The Grammy Award for Best Banda Album was an award presented at the Grammy Awards, a ceremony that was established in 1958 and originally called the Gramophone Awards, to recording artists for quality albums in the banda music genre. Honors in several categories are presented at the ceremony annually by the National Academy of Recording Arts and Sciences of the United States to "honor artistic achievement, technical proficiency, and overall excellence in the recording industry, without regard to album sales or chart position".

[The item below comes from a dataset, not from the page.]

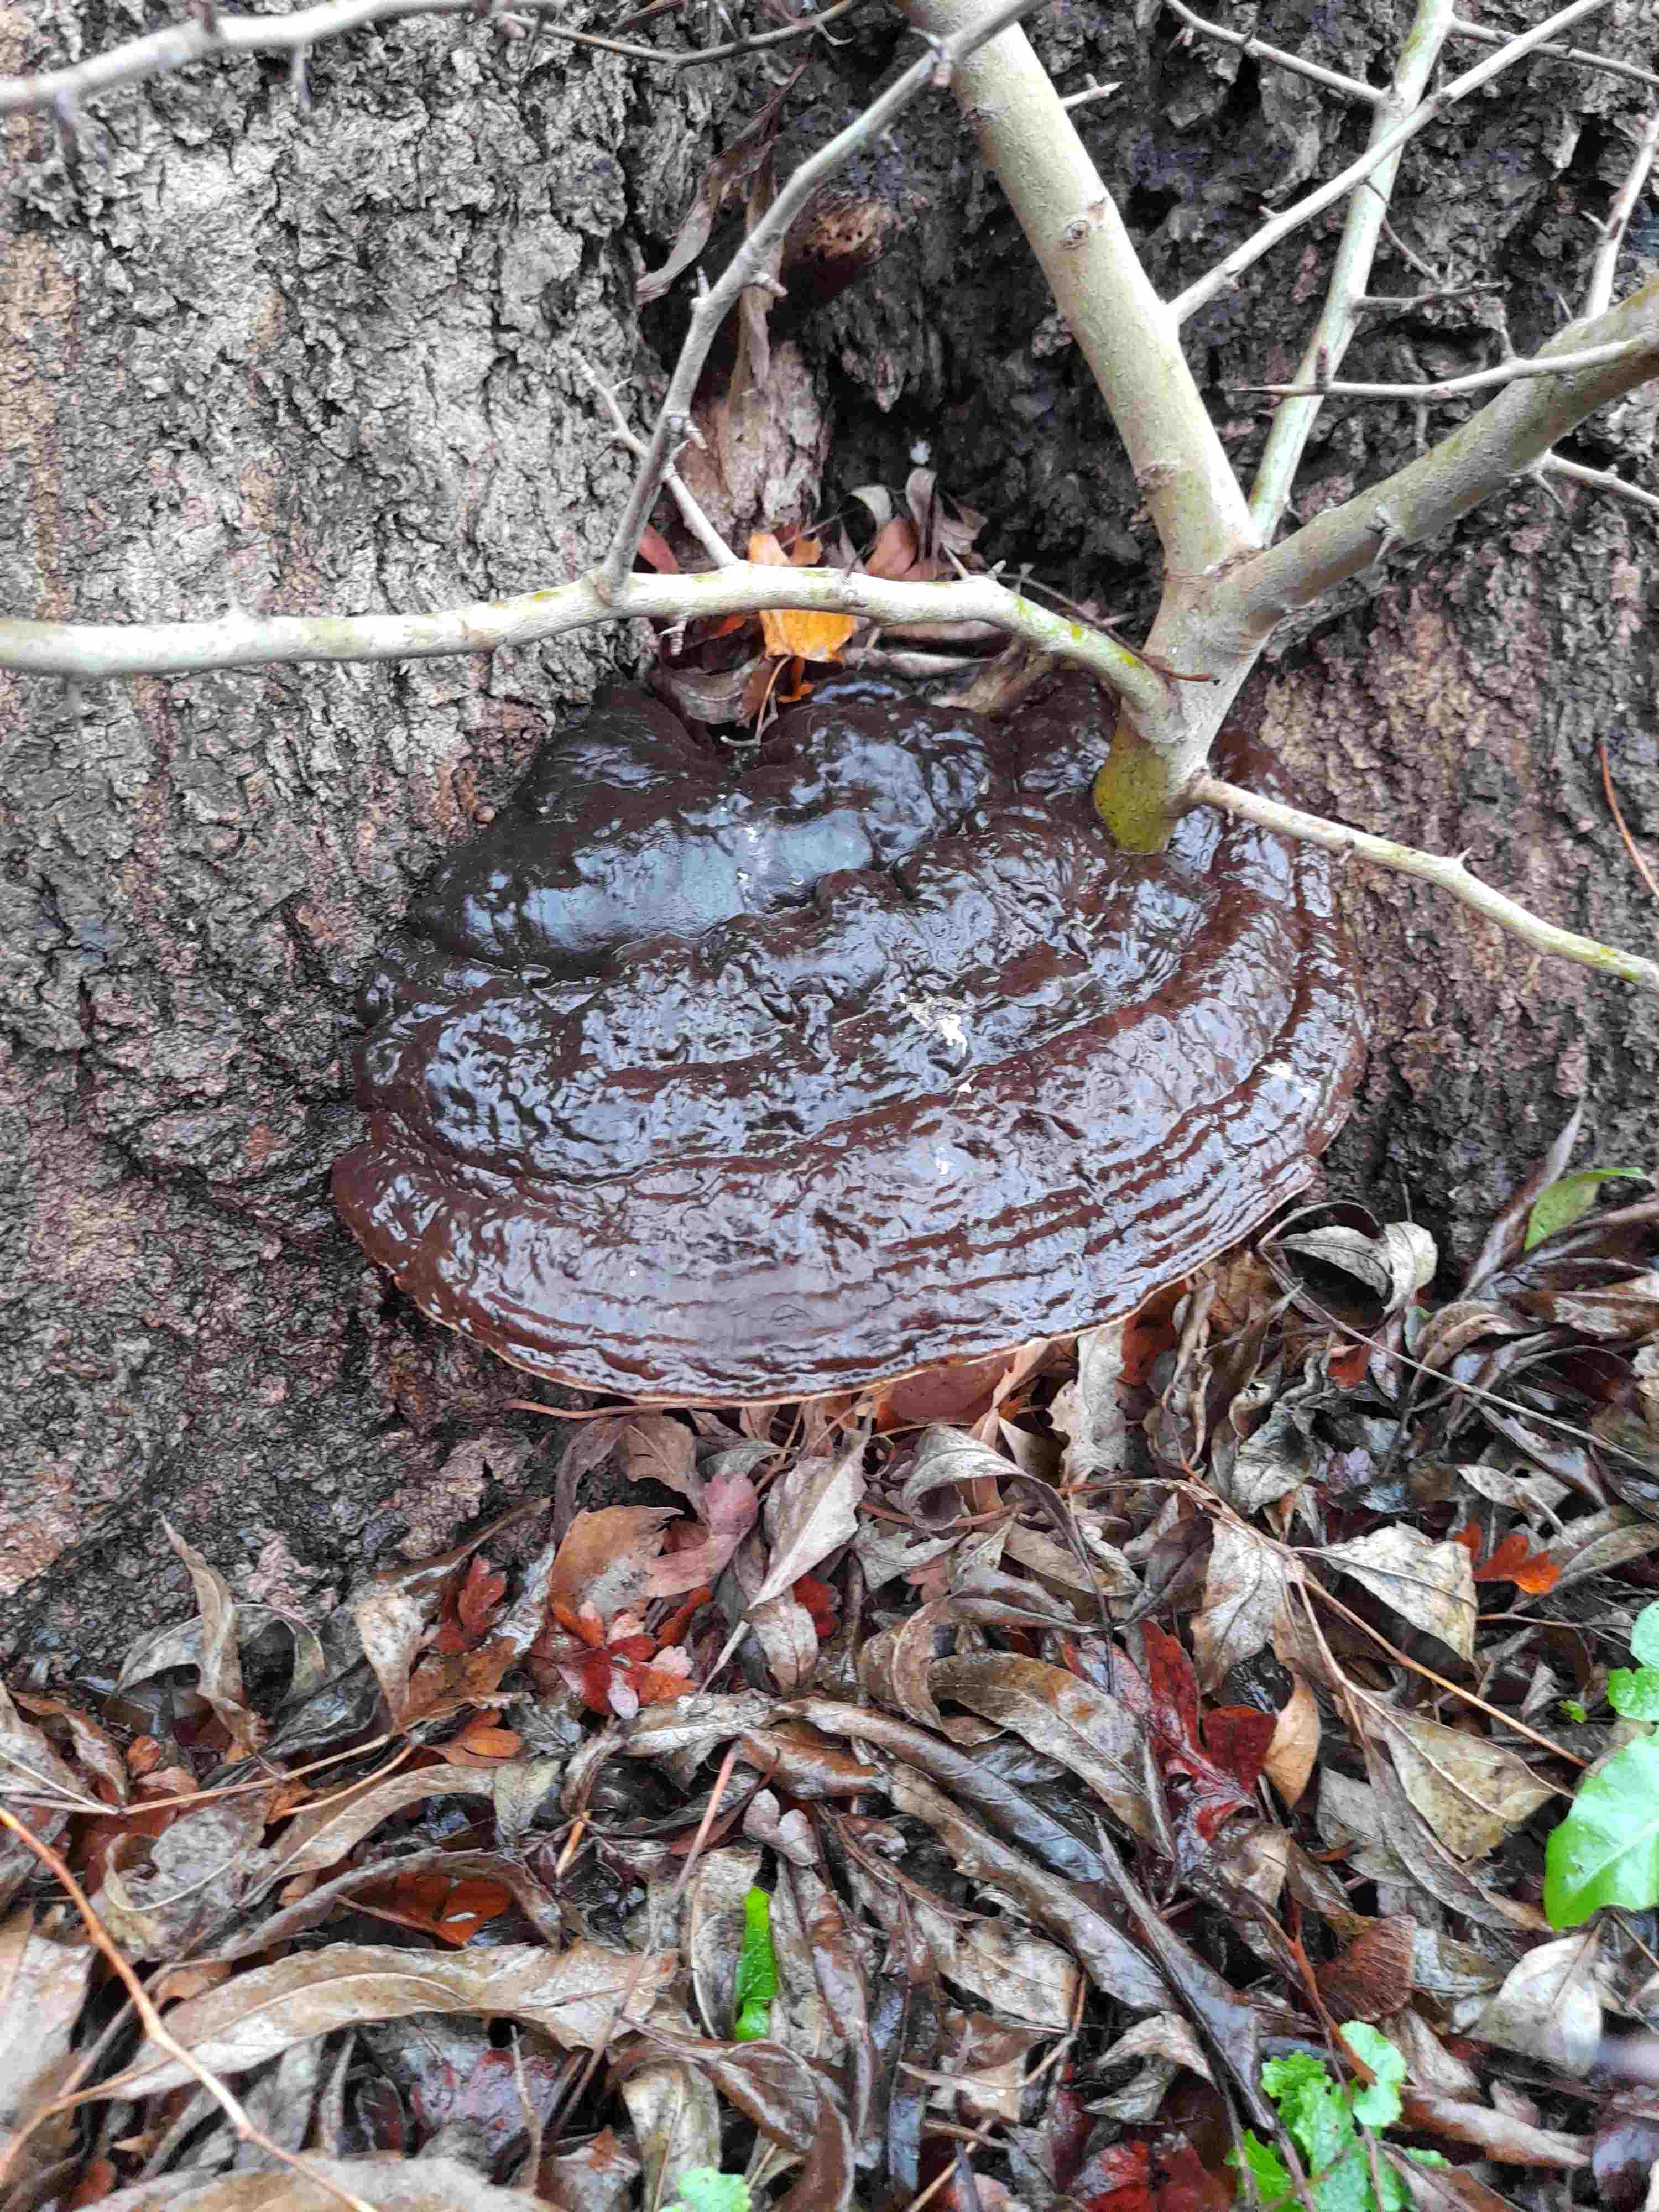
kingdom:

The award was first presented to Joan Sebastian in 2007 for the album Más Allá del Sol. Two posthumous nominations were announced for the 50th Grammy Awards (2008) following the deaths of three banda musicians in Mexico within one week. Shortly following the murders of Sergio Gómez, a singer with the group K-Paz de la Sierra, and Zayda Peña of the band Zayda Y Los Culpables, Los Conde trumpet player Jose Luis Aquino was found dead. In December 2007, Grammy organizers announced that Gomez along with singer Valentín Elizalde, who was killed in November 2006, were nominated for awards. Categorized under the Latin field, the award is presented for vocal or instrumental banda albums. As of 2011, Sebastian is the only artist to win the award more than once. The award has been presented to artists or groups originating from Mexico each year to date.

The award was discontinued in 2012 due to a major overhaul of Grammy categories. The Best Banda Album category merged with the Best Norteño Album category to form the new Best Banda or Norteño Album category.

==Recipients==

| Year^{[I]} | Performing artist(s) | Work | Nominees | Ref. |
|---|---|---|---|---|
| 2007 | Joan Sebastian | Más Allá del Sol | Banda Machos – 20 Mil Heridas; Banda El Recodo de Cruz Lizárraga – Mas Fuerte Que Nunca; Cuisillos – Amor Gitano; Ezequiel Peña – A Mucha Honra; |  |
| 2008 | El Chapo | Te Va a Gustar | Corridos (El Potro de Sinaloa) – Los Mejores; Valentín Elizalde – Lobo Domesticado; K-Paz de la Sierra – Conquistando Corazones; Lupillo Rivera – Entre Copas y Botellas; |  |
| 2009 | Joan Sebastian | No es de Madera | Alacranes Musical – Tu Inspiración; Banda el Recodo de Cruz Lizárraga – Que Bonito... ¡Es Lo Bonito!; Cuisillos – Vive y Dejame Vivir; Lupillo Rivera – El Tiro de Gracia; |  |
| 2010 | Lupillo Rivera | Tu Esclavo y Amo | El Güero y Su Banda Centenario – Se Nos Murio El Amor; La Arrolladora Banda El Limón de Rene Camacho – Más Adelante; La Original Banda El Limón de Salvador Lizárraga – Derecho de Antiguedad; |  |
| 2011 | El Güero y Su Banda Centenario | Enamórate De Mí | Banda Los Recoditos – ¡Ando Bien Pedo!; Cuisillos – Caricias Compradas; El Chapo – Con la Fuerza del Corrido; La Arrolladora Banda El Limón – Todo Depende de Tí; |  |

^{} Each year is linked to the article about the Grammy Awards held that year.